We’re facing an inflection point in the world of beer, with almost as many brewpub closings (145) as openings (165) in the United States in 2023. I’ve lost track of the U.K. beer makers—both new-school and traditional—that have shuttered in just the last few years. Even what we now call “beer” can be very different from that term’s more limited definition of a generation or so ago. The entire culture that surrounds beer has changed and still is changing—the methods by which it is made, how it is served, where it is sold, and who makes and drinks it.
That means, inevitably, that how we write about beer has to change as well.
Of course, plenty has already changed. I got my start as a freelance music journalist, but I switched over to covering food soon afterwards. I wrote weekly restaurant reviews for many years before launching a beer column in The Prague Post, the Czech Republic’s English-language weekly newspaper, at the end of 2002. That led to “Good Beer Guide: Prague and the Czech Republic,” the paperback guidebook I wrote in 2007, followed by a bunch of magazine and newspaper articles.
It’s hard to imagine a new beer journalist following the same career path today. To start, The Prague Post and hundreds of other former print publications are no longer in existence. Second, paperback beer guidebooks—and travel guides in general—don’t have the same relevance as they did in the decades before smartphones, as the nearly defunct Lonely Planet can tell you. “No one buys books,” writer Elle Griffin recently half-joked after reviewing publisher data.
We’re in a different era now, and the culture has changed. And while I have a professional take as both a writer and editor here at Good Beer Hunting, I’m primarily looking at beer writing from a personal point of view. Speaking just as a reader, I’m not as interested in the same kind of stories about beer that might have captured my attention a while back—not even many of the types of stories I used to write myself.

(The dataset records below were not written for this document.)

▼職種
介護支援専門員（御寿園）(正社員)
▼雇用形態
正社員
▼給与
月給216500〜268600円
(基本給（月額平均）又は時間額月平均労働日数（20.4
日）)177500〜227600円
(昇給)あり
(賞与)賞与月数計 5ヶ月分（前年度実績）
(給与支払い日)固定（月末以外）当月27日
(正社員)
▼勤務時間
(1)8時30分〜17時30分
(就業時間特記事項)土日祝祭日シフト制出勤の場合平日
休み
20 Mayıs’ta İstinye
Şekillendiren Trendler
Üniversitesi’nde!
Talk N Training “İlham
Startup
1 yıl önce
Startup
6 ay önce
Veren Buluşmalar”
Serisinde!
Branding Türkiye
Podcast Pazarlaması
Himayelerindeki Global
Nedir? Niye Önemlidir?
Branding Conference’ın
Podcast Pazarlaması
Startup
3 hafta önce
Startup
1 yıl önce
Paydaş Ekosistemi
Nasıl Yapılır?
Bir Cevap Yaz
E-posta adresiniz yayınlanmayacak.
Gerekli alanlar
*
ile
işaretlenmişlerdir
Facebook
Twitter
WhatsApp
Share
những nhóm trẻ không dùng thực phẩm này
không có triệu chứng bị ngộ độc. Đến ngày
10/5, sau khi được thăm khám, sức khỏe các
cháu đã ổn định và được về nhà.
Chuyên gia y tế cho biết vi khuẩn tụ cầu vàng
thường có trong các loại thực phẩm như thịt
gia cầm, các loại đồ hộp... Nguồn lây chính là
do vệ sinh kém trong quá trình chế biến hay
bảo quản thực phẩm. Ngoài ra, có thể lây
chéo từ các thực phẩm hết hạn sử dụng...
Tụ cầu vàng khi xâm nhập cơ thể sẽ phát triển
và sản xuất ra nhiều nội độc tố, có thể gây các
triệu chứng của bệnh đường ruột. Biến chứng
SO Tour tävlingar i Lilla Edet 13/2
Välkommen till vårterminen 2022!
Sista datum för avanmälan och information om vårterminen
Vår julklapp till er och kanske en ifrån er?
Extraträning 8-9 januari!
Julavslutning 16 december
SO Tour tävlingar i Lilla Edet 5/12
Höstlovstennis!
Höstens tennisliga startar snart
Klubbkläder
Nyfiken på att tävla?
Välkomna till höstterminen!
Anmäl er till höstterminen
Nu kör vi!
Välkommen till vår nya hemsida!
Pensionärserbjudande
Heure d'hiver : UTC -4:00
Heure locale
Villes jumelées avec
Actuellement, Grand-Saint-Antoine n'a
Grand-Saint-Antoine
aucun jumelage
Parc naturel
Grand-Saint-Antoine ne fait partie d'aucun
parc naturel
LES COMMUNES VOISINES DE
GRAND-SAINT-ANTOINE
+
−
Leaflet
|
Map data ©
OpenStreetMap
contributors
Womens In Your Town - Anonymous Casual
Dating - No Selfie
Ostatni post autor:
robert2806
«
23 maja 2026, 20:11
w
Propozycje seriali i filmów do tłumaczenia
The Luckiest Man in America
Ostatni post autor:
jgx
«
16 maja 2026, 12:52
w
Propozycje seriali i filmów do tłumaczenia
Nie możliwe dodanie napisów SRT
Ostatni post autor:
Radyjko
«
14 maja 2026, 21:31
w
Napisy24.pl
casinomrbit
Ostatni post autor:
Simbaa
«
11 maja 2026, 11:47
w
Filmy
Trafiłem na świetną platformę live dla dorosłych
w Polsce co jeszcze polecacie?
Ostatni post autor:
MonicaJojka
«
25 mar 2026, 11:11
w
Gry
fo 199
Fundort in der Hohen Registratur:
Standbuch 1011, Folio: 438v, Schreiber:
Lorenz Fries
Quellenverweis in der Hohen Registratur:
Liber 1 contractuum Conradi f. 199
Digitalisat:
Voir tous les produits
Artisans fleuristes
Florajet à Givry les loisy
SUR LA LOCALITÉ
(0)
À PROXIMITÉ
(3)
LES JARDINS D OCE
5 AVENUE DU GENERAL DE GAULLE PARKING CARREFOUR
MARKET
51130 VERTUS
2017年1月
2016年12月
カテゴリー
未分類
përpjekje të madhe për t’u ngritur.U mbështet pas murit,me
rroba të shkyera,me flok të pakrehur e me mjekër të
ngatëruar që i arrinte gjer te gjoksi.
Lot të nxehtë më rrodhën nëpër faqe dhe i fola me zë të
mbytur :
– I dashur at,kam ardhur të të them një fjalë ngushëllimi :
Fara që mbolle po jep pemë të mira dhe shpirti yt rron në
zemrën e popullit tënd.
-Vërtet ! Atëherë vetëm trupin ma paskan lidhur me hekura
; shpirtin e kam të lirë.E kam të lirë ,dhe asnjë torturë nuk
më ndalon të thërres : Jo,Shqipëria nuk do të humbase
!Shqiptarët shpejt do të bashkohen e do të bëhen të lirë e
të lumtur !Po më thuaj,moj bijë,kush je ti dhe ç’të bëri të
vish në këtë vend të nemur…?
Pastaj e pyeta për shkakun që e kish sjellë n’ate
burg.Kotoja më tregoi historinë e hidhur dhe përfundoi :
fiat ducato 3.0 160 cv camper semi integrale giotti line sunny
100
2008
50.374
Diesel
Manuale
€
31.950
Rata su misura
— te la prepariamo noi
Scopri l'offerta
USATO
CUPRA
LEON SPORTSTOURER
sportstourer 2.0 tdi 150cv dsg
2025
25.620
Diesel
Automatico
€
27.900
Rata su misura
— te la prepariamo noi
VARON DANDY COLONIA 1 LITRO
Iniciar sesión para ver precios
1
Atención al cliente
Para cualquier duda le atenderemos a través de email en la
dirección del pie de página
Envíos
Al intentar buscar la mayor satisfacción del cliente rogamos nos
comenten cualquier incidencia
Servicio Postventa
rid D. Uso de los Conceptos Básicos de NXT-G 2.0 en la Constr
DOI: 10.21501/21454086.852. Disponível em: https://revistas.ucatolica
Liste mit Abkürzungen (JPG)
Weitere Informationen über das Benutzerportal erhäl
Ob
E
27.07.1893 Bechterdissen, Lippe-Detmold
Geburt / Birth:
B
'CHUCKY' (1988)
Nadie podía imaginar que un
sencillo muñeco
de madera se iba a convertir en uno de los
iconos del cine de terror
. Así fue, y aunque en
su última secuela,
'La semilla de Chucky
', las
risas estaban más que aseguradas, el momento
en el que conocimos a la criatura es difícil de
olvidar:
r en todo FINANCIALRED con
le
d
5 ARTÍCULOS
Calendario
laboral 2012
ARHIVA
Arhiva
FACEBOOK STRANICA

That shift in reading and writing mirrors a larger change in brewing and drinking. A generation ago, the opening of any new brewery was relatively groundbreaking, so just writing a profile of that brewery was fairly newsworthy. But when you multiply that by more than 8,000 new breweries that have appeared in the U.S. since the year 2007, you start to grasp that neither a new brewery nor an article that announces its arrival is going to be interesting in and of itself. When there are almost 10,000 breweries in the U.S., the beer has to be good. And when we’ve had 20-plus years of writing about beer in the craft era, the stories about beer have to be good.
Today, we’ve been spoiled by a surfeit of quality in both categories. But just as good beer should always win out, great writing should always find appreciative readers. I’m still fascinated by well-written articles about how brewers, pub owners, malt makers, or hop growers triumphed over challenges. A deep, insightful profile that plumbs the depths of someone’s character can haunt me for days. Authoritative historical writing that illuminates how a family brewery survived through four centuries or how a style-defining ale was invented might cause me to skip a mandatory work Zoom. Truly great tasting notes are hard to find, but once I spot them, I’m sold.
Now that I think of it, none of those are newly invented art forms, and in a similar way, I haven’t found a beer style that was created within the last 20 years that could take the place of a traditional Czech pale lager, a great bottle-conditioned saison or a top-shape cask bitter on my personal to-drink list.
So perhaps it’s not that what we write about beer has to change, at least not in the sense of the form of that writing. It might be more like we have a new opportunity to focus on truly great writing: not getting there first, so much as covering the subject beautifully; not breaking news (though of course that can be important, too), so much as understanding and explaining its nuances; not reporting on every new beer or brewery that opens (an impossibility, given our current numbers), but writing more selectively about the ones that truly matter. And of course we need to continue to bring in new voices, especially those from groups who were traditionally not able to write about beer, the same way they might have been, in earlier generations, kept out of beer culture itself.
With any luck, great beer writing will survive this turning point along with great beer.